I built about 8 pedals from kits before I decided I wanted d to continue the hobby. So I bought a dozen PCBs from our Great Leader and have been sourcing components for the last couple of months.

I made a tabbed spreadsheet of all the parts needed and then started looking for parts.

I live in Poland so I've been buying locally to save on shipping.

I bought a 2600-pack of resistors and then multiples of the common values like 4.7k.

Building your first stash is exhausting and expensive upfront.
You need a ton of different parts and values and a bunch of accessories like pin headers, sockets, wires, tools etc.
Electromechanical parts are not cheap. Dozens of pots, jacks, switches etc.
Then all the weird parts that are constantly out everywhere.
Finally you will get reamed with shipping because you'll have to order from several vendors.

The thing is once you've unlocked the superpower of building effects there will be no stopping you.
And if your musician friends hear your DIY phaser on bass during While My Guitar Gently Weeps, they will ask you to build them one


----------



## Steve973 (Feb 21, 2022)

I would like to thank all of you who took the time out of your day to offer these extremely helpful replies, even though I might have been able to search these forums better than I did.  So... Thank you!  It is a great idea to try to plan these pedals in batches and buy in bulk, all at once, and from as few vendors as possible.  I will try to do that.  I am a bass player, and I have only been playing for slightly over 2 years.  I don't yet jam with a band, and I mostly play through Rocksmith, as well as learning from a member of one of the prominent bass families.  So it may be hard for me to pick multiples that I can imagine myself using anytime in the near future.  But I will try!  Thanks again to everyone.


----------



## TravisM (Feb 21, 2022)

Some other tips if you are impatient and don't have the exact component you need. Resistance adds in series, so you can put two resistors together to make a larger value. Resistance drops in parallel but with the following (R1+R2)/(R1*R2). Capacitance adds in parallel and drops in series. You can either measure and do the math or just stick 'em together and measure the total if you are lazy. You can also solder a resistor across the outer legs of a pot to change the total resistance, but it will, in my experience affect the taper a bit.
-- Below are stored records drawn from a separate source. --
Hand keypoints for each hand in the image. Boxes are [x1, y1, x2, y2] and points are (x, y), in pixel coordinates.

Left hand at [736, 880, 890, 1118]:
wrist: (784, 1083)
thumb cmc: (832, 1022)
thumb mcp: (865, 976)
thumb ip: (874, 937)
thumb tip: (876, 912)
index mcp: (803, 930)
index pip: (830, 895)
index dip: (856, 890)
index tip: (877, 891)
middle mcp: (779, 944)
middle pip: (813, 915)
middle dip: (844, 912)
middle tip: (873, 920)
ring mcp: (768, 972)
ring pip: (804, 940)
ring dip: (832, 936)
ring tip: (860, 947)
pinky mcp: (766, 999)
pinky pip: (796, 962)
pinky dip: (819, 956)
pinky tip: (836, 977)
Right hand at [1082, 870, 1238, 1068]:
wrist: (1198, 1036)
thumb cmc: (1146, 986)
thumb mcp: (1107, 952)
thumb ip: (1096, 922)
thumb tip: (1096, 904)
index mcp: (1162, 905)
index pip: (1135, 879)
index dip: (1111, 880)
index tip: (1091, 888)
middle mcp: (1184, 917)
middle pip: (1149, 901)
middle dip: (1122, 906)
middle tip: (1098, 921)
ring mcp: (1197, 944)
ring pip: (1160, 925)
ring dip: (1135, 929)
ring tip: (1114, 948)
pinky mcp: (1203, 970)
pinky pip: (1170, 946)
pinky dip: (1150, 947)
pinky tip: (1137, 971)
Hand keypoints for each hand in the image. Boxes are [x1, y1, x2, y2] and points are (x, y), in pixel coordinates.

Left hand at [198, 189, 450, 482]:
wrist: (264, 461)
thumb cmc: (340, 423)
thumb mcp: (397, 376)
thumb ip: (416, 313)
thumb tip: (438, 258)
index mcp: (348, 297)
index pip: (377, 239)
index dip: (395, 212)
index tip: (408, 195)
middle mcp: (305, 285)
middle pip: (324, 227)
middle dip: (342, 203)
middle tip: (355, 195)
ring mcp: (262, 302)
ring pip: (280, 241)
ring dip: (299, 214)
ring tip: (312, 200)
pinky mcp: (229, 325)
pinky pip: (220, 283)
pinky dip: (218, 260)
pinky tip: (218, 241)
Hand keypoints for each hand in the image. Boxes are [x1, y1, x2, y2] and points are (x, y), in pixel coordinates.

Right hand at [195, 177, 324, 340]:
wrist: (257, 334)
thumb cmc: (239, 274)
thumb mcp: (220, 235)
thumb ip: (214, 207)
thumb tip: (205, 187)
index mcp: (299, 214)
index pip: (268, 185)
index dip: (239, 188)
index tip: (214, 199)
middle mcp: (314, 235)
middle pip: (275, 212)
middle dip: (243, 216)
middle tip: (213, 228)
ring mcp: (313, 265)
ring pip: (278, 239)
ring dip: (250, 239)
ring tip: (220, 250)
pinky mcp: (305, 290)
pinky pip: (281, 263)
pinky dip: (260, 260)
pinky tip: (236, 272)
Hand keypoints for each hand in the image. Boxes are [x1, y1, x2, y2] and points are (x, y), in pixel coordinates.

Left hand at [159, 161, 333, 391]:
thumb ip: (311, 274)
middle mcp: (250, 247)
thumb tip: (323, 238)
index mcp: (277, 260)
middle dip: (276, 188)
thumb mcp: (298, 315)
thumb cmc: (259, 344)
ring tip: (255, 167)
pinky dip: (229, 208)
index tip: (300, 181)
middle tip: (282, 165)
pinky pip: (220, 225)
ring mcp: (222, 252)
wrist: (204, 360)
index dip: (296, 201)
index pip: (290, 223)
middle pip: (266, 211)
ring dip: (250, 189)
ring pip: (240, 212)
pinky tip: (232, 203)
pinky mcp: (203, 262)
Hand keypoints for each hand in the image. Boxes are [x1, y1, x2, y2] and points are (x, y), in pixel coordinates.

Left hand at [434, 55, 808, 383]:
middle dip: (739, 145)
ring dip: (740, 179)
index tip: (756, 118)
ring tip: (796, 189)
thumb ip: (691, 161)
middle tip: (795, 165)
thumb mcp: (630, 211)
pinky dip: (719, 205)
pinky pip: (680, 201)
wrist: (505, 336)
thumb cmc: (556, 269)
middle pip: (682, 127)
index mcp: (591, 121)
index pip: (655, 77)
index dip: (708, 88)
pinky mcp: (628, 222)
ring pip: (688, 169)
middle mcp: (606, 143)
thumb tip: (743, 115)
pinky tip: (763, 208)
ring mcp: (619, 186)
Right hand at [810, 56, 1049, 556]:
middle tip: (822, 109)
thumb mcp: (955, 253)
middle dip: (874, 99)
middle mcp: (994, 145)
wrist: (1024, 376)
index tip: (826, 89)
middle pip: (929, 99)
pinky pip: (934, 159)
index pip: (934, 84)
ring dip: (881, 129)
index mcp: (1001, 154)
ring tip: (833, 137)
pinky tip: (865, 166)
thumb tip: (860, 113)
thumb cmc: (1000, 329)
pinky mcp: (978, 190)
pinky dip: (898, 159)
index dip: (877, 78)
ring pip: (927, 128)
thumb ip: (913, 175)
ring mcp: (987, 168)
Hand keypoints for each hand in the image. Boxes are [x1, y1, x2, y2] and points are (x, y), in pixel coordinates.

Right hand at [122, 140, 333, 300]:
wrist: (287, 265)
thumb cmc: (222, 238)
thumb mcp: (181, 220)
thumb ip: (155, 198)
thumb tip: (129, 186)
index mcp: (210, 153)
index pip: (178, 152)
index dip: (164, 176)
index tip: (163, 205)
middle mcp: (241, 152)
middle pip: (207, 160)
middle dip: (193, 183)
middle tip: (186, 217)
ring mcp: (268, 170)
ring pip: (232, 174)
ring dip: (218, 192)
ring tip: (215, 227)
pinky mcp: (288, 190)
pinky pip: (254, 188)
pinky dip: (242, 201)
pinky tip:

Use the tantalum from tayda in place of the electrolytics if you like. They tend to last longer. The ceramic capacitors can very pretty wildly in spec, so measure them but know they usually are in the power filtering section of the circuit and will be okay anyay.


----------



## Feral Feline (Feb 21, 2022)

Steve973 said:


> I am a bass player,


I’ll suggest looking into the following, see if anything grabs your interest…


Unicab

Leprechaun
Unison Double-Tracker

Delegate (Boneyard Ed)
*Creamery*
Thumbsucker

EQ 6-band (adjusted for bass)
EQ Box and All
*CDXL* (2 to choose from)
*Duck Box
Waddle Box*
Pro Filter
XC Phase
Zapper

*Byzantium flanger*
Caesar chorus
Duo-phase
Moonshot trem
*Woodpecker trem*

PS: Wasn’t done yet…

Aloysius fuzz
*Arkaim fuzz*
Awful Waffle fuzz/dist
Bayonette fuzzmuff
Calamity Fuzz
Captain Bit
Carcass Fuzz
*Chop Shop OD*
Cream Pie fuzz
Death Cap fuzz
*Ember Boost*
Fat Piggy dist
Fuzz Aldrin
*Gerkin Fuzz*
Mantle fuzz
Muffin fuzz
Muroidea dist
*Obsidius preamp*
Parenthesis
Snuffy fuzz
SOFTii OD
Teddy Rupture fuzz
*Transcendence Boost*
Two Sticks of Derm fuzz
Uberfuzz

*Ocelot Octave*
Organ Donor

Tear Jerker

Of course the above is a fraction of bass-sick possibilities; of the above, I’ve bolded ones I really want to build — though I will eventually get around to them all.
I could add a lot more and wanted to bold more of the above, but I’ve gotta hold back somewhere somehow…
😹


----------



## Chuck D. Bones (Feb 21, 2022)

TravisM said:


> Some other tips if you are impatient and don't have the exact component you need. Resistance adds in series, so you can put two resistors together to make a larger value. Resistance drops in parallel but with the following (R1+R2)/(R1*R2). Capacitance adds in parallel and drops in series. You can either measure and do the math or just stick 'em together and measure the total if you are lazy. You can also solder a resistor across the outer legs of a pot to change the total resistance, but it will, in my experience affect the taper a bit. Use the tantalum from tayda in place of the electrolytics if you like. They tend to last longer. The ceramic capacitors can very pretty wildly in spec, so measure them but know they usually are in the power filtering section of the circuit and will be okay anyay.


Or consider the fact that hitting any of the component values within ±20% will work in 99% of the situations.  Paralleling pots may or may not work, depends on the circuit.  Reducing a pot value 50% by paralleling has a chance of working.  Reducing a pot value by 90% has almost zero chance of producing the desired effect.


----------



## Diynot (Feb 21, 2022)

Don’t forget the Obsidius and the “arriving soon” Aloysius and Snuffy fuzzes for bass dirt. I also like the Chaos Machine and Pitch Witch on bass and def grab an Ocelot (oc-2) board.


----------